The Java-Enabled Web Server: Servlets, JSP, JSTL, XML, and Applets

Server-based applications-applications that run on a server, but which provide a client-side user interface- are becoming more and more popular. They solve the problem of software deployment by centralizing that deployment to the server itself. They also lend themselves to web applications, where the UI is hosted by a browser. Unfortunately, building a quality user interface for this environment can be tricky.

Java integrates several technologies that can work in concert to built a client-side UI for a server-based application: Servlets and Java Server Pages (JSP) let you easily handle forms built using HTML and delivered via HTTP and the Web server.
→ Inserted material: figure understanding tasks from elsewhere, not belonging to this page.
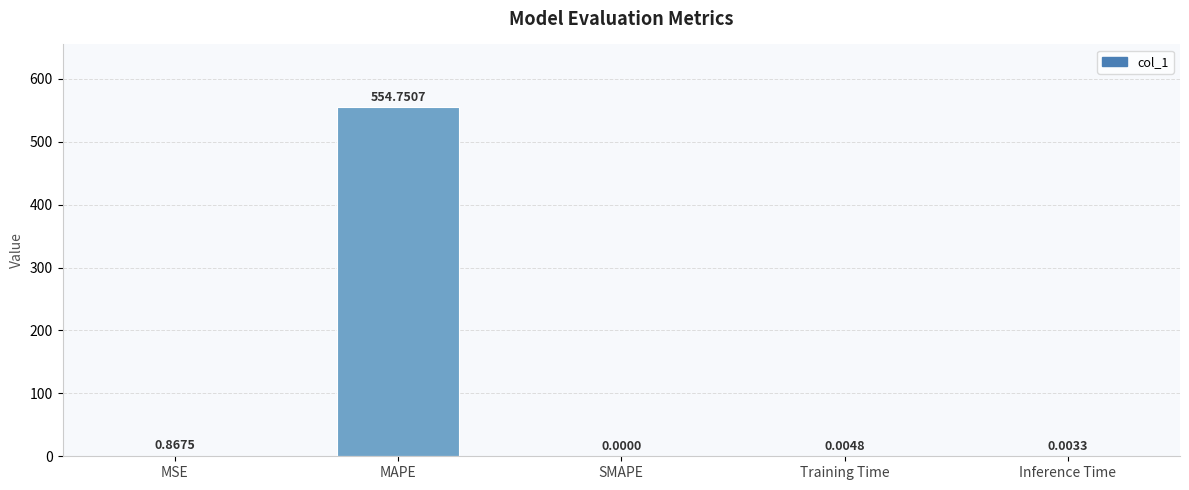

Where is the data nearest to the value 277?

MSE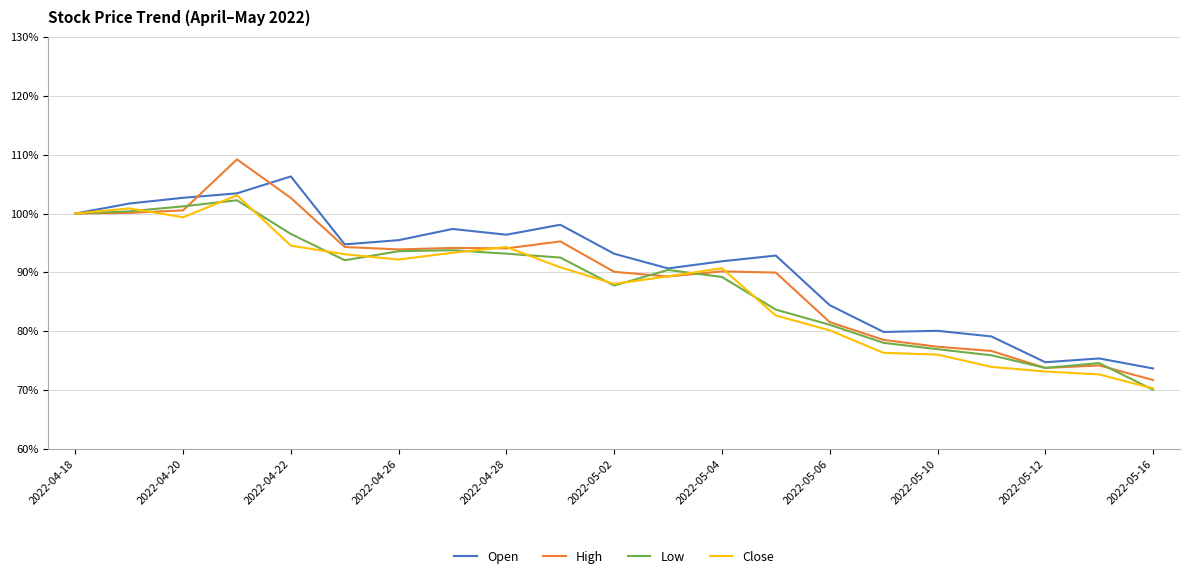

What is the minimum value for High?

71.7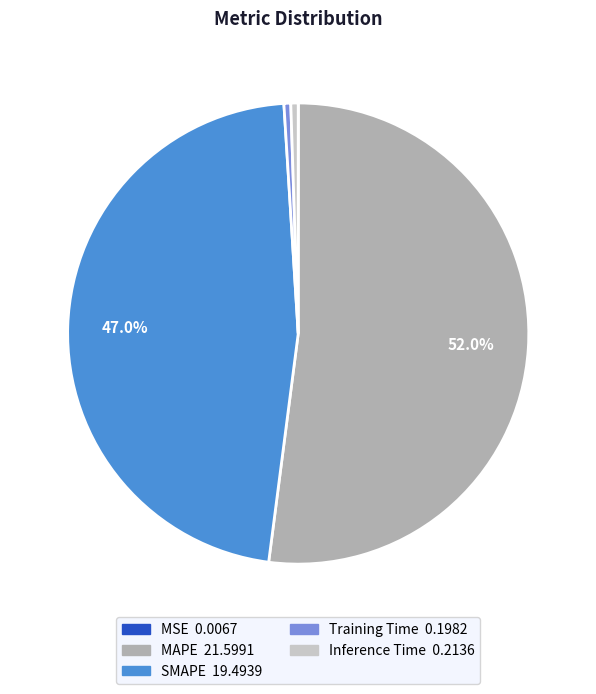

Which has a higher value, MAPE or Inference Time?

MAPE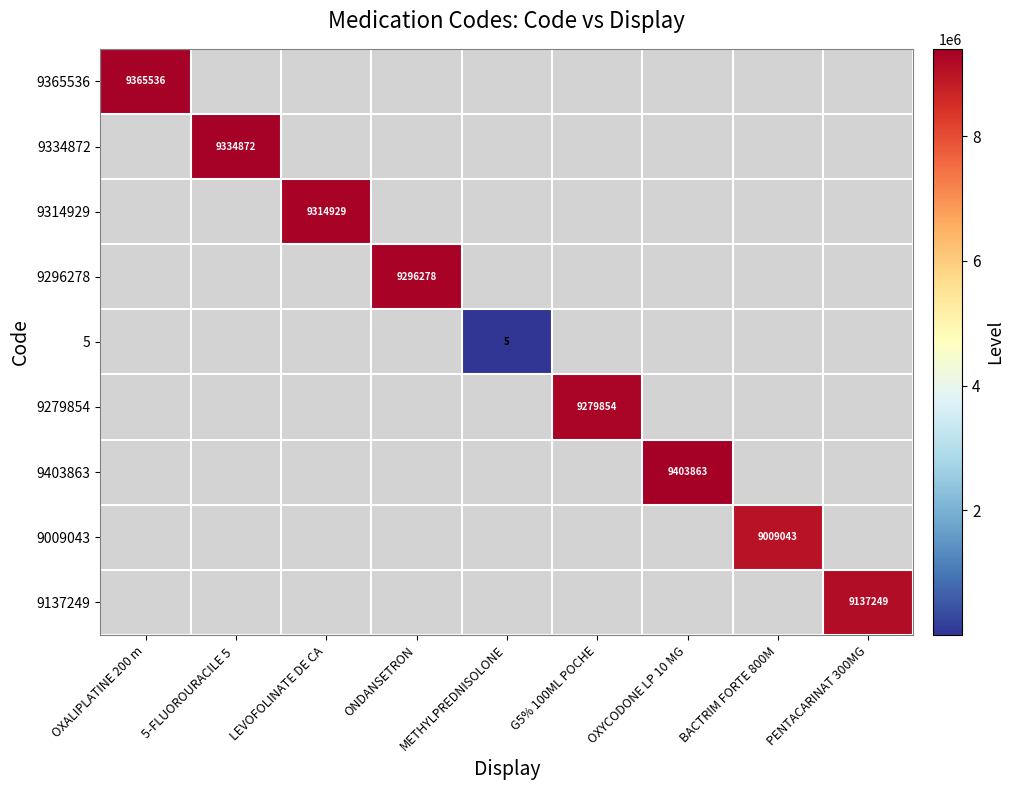

The 5 series shows 5 at METHYLPREDNISOLONE. True or false?

True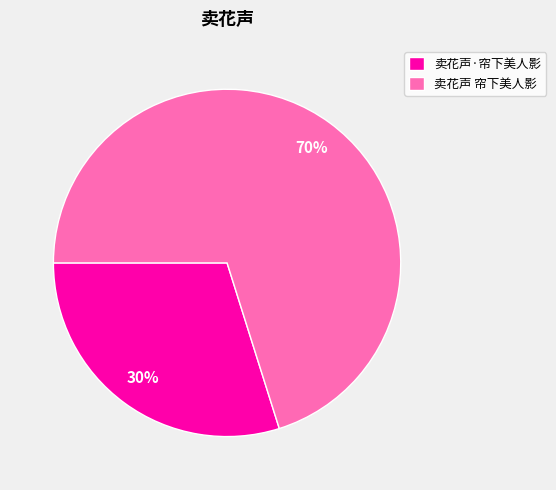

To the nearest percent, what portion does 卖花声·帘下美人影 represent?

30%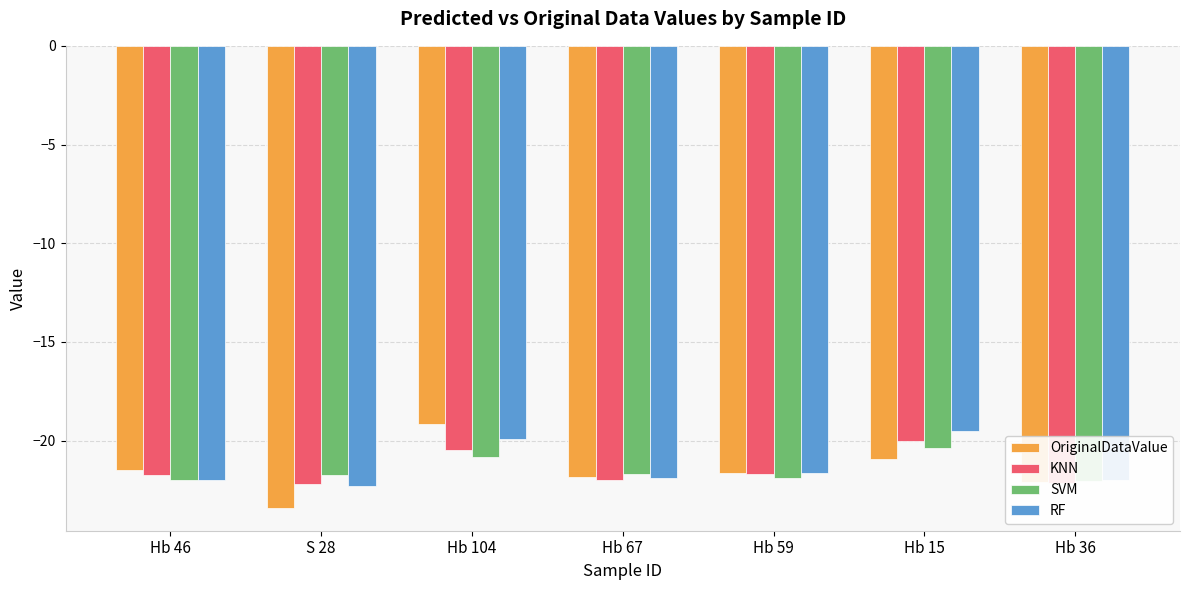

True or false: OriginalDataValue has a value of -12.5 at Hb 46.

False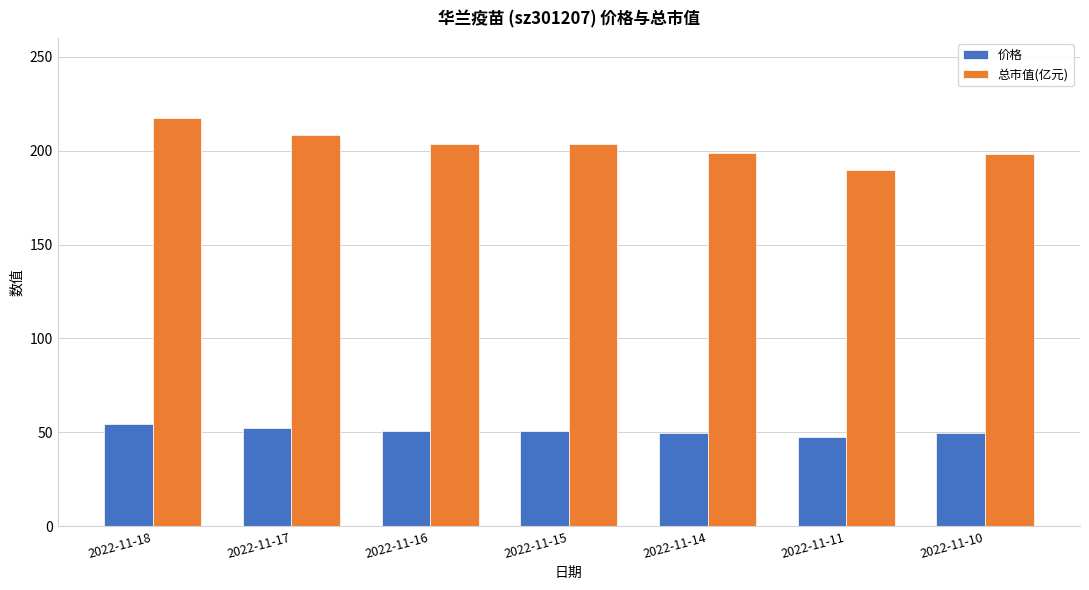

True or false: 价格 has a value of 49.6 at 2022-11-10.

True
XML/XSLT allow you to specify the look and feel of the UI without committing to a specific HTML implementation, and also allow you to pass information from the client to server side in a semistructured way. Applets are small client-side applications, deployed dynamically on a per-use basis, that allow you to offload simple work such as data validation from the server to the client side.

This class discusses these technologies from the programming point of view, showing you how to use them effectively to deploy a UI from your sever. In addition to the technology itself, we'll look at overall architectural issues, discussing both how to mix and match these technologies to solve specific problems and how to deploy a server-based UI over an object-oriented underlying system (using signed jar files, for example). Finally, we'll discuss an alternative to server-based applications: a client-side application that updates itself automatically from a server-side cache.

This class assumes a solid understanding of the Java programming language. We will not discuss web-server configuration issues.